Sous le ciel étoilé du théâtre de plein air de Kélibia, les projections se poursuivent à un rythme effréné. Le troisième jour du festival, le public toujours aussi nombreux a eu droit à un menu fourni au niveau de la quantité et moins bon quant à la qualité. Les trois compétitions internationale, nationale et écoles de la soirée n'ont pas révélé grand-chose. On se rend compte que les Tunisiens ont oublié qu'ils ont fait une révolution. Au placard la révolution, un mauvais rêve qu'apparemment nombreux veulent vite oublier.
Les écoles ne font rien de bon. Les deux films présentés dans le cadre de la compétition école sont totalement dépassés par les événements. L'un « La maison de mon père » de Hatem Houria, une fiction de 17 minutes, revient de la manière la plus banale sur l'histoire de la Tunisie à l'époque du protectorat à travers l'histoire d'une maison qu'on veut faire vendre à son propriétaire. Symboliquement, la maison c'est la Tunisie à ne pas vendre sous n'importe quelle condition. Le deuxième « Excusez-moi », fiction de 11 minutes de Mohamed Bassoumi (AAC), se veut un cours d'initiation à la photographie. L'image est floue parfois pas du tout visible, les cadrages hésitants. Un film pas du tout inspiré à la limite décevant.
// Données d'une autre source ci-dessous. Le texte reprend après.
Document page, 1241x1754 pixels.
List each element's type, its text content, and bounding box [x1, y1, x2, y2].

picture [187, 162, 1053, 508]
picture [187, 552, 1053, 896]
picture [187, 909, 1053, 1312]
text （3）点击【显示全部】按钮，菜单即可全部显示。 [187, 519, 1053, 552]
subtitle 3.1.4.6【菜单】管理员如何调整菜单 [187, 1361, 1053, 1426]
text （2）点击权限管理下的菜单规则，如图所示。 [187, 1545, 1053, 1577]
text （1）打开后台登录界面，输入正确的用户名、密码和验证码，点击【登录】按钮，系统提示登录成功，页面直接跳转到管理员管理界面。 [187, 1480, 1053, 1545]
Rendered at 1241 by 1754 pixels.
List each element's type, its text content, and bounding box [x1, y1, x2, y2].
Les films de la FTCA, programmés dans la section compétition nationale, n'ont pas non plus bonne mine. Les deux documentaires, l'un du club de la Hamma de Gabès « Colporteurs » réalisé par Abdallah El-Fateh Aoun et l'autre « Breeding the fish » d'un cinéaste indépendant de Kébili Aymen Yaacoub sont d'une pauvreté désarmante. A l'heure où les caméras numériques sont capables du meilleur, on constate que chez nos amateurs, elles ne servent vraisemblablement pas à grand-chose. En effet, la sécheresse des idées et de leur développement sous une forme visuelle bat son plein. « Fusion » de Idriss Jemai du Club Culturel Tahar Hadded, sort du lot en se consacrant sur la thématique du rapport de l'œuvre et du récepteur. La fusion put être telle que ce dernier s'incruste aux côtés du portrait féminin de l'œuvre exposée. Le film joue sur l'ambiguïté du réel et de la fiction.
La compétition internationale est meilleure mais ne présente pas une grande originalité. Les films parlent surtout des souffrances des hommes à l'instar du documentaire palestinien « Combien tu étais seul fils de ma mère » d'Ibrahim Nawajha. Un film d'archives en noir et blanc sur la mémoire des Palestiniens dont le combat pour la libération n'est pas prêt de s'achever. Très quelconque sur le plan de la forme mais intéressant comme document pour marquer l'histoire d'un peuple opprimé.
L'idée de la mort traverse « Traces » film tunisien d'Olfa Ben Chaâbane (ESAC). Une jeune fille désespérée veut se suicider. Elle cherche le moyen de le faire en passant de la salle de bains à la cuisine, la chambre à coucher, le salon etc. L'idée de l'enferment et du suicide, on la retrouve dans « Sprachlos » de l'Allemand Adrian Copitzki, un huis-clos illustrant le sort d'un suicidé vivant dans la solitude et l'indifférence. Même sa femme occupée au téléphone ne se rend pas compte de sa mort. Est-ce la fin de l'humanité ? semble s'interroger le réalisateur !
On retrouve l'espoir de la vie dans « Sens » de l'Egyptien Mohamed Ramadan qui lui aussi se déroule en huis-clos ; Une infirmière tente de réveiller un homme du coma en prenant soin de lui. « Love is blind » du Turc Ertug Tufekçioglu est un joli conte d'une femme éprise d'un panneau de signalisation qu'elle prend pour un amoureux mais se rend compte vite qu'il la trompe comme un homme. Même les objets ne sont pas fidèles et sont capables de trahison. Engagement, indépendance et détresse caractérisent cette soirée. En attendant demain.